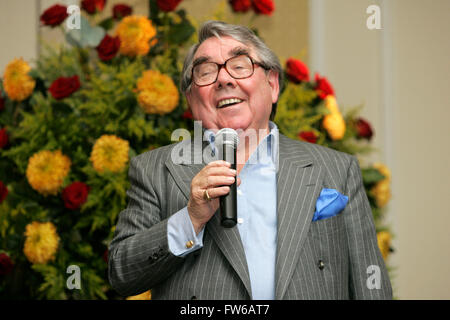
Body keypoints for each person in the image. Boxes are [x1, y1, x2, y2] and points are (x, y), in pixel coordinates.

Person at [108, 20, 392, 300]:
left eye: (240, 65)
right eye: (206, 71)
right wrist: (191, 218)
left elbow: (371, 286)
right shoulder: (154, 171)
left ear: (272, 84)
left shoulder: (337, 169)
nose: (224, 79)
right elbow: (122, 274)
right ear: (192, 99)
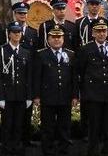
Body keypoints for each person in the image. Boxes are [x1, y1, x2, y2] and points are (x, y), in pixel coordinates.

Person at [75, 21, 108, 156]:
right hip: (93, 94)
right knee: (94, 127)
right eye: (98, 31)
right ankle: (93, 152)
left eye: (104, 31)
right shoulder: (85, 49)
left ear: (107, 32)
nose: (101, 34)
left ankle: (107, 151)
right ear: (93, 33)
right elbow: (80, 71)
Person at [33, 25, 76, 156]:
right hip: (48, 97)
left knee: (64, 127)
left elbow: (74, 77)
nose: (57, 40)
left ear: (63, 39)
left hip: (65, 96)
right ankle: (48, 151)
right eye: (54, 37)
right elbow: (37, 77)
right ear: (48, 39)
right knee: (48, 127)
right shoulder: (41, 54)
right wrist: (37, 96)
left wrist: (75, 95)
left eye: (59, 37)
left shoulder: (70, 54)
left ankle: (64, 150)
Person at [0, 21, 33, 156]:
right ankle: (7, 148)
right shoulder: (1, 51)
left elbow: (28, 77)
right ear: (9, 34)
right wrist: (0, 97)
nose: (17, 34)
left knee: (19, 125)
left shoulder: (25, 52)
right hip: (7, 94)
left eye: (19, 32)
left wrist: (29, 96)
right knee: (7, 124)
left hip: (21, 95)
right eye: (14, 32)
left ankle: (17, 147)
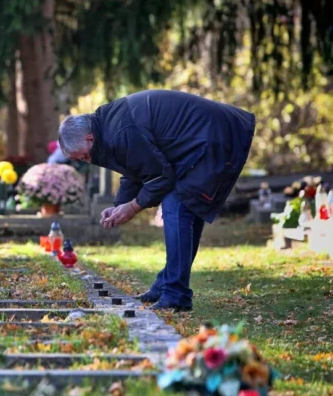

• _Exercise_
Read through the data above. Report each line that has the word "wrist".

• _Written answer_
right wrist: (191, 218)
right wrist: (37, 96)
left wrist: (75, 95)
right wrist: (0, 97)
left wrist: (29, 96)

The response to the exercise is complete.